→ Work instruction
Pick every line from the data below that contains the string "Rendered" and copy it.

→ Extracted records

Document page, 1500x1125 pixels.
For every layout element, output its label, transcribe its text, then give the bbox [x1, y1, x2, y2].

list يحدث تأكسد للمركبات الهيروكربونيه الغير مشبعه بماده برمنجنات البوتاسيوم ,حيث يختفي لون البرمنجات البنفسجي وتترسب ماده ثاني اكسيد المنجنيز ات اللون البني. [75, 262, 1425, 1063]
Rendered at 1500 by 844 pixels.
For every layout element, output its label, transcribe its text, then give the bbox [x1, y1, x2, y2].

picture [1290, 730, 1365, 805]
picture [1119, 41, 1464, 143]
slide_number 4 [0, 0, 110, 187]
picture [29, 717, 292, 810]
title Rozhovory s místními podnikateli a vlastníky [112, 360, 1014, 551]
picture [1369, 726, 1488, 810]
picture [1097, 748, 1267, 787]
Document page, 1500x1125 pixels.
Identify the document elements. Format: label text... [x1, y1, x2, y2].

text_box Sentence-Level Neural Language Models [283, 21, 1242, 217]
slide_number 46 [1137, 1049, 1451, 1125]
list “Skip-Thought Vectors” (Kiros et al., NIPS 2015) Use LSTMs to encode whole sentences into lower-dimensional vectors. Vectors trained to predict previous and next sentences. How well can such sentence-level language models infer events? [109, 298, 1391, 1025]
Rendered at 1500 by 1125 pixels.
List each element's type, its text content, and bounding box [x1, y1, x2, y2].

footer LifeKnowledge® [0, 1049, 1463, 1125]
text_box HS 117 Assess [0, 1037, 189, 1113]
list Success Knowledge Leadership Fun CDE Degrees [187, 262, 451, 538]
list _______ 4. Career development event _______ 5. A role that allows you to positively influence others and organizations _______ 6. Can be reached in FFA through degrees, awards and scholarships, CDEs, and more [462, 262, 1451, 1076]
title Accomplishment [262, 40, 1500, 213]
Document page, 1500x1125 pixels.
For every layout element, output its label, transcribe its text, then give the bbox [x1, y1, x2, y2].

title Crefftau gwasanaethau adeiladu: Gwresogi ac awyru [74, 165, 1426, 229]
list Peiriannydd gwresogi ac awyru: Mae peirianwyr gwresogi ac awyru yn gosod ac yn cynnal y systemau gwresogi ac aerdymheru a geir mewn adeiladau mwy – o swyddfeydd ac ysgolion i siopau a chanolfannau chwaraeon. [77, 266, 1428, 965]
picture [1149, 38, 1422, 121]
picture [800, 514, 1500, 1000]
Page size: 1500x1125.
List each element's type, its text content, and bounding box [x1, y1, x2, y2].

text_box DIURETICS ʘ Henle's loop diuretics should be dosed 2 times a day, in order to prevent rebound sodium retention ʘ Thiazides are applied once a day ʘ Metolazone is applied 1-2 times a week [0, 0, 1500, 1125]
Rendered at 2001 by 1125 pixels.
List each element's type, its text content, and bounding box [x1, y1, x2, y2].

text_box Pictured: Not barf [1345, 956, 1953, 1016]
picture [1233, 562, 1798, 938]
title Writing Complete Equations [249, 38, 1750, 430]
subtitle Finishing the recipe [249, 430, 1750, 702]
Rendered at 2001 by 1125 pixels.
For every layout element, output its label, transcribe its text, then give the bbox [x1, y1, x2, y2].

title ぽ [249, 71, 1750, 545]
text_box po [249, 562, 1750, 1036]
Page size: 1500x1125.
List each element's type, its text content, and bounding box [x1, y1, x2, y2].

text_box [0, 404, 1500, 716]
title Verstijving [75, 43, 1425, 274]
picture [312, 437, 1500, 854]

→ Solved exercise
Rendered at 1500 by 844 pixels.
Rendered at 1500 by 1125 pixels.
Rendered at 2001 by 1125 pixels.
Rendered at 2001 by 1125 pixels.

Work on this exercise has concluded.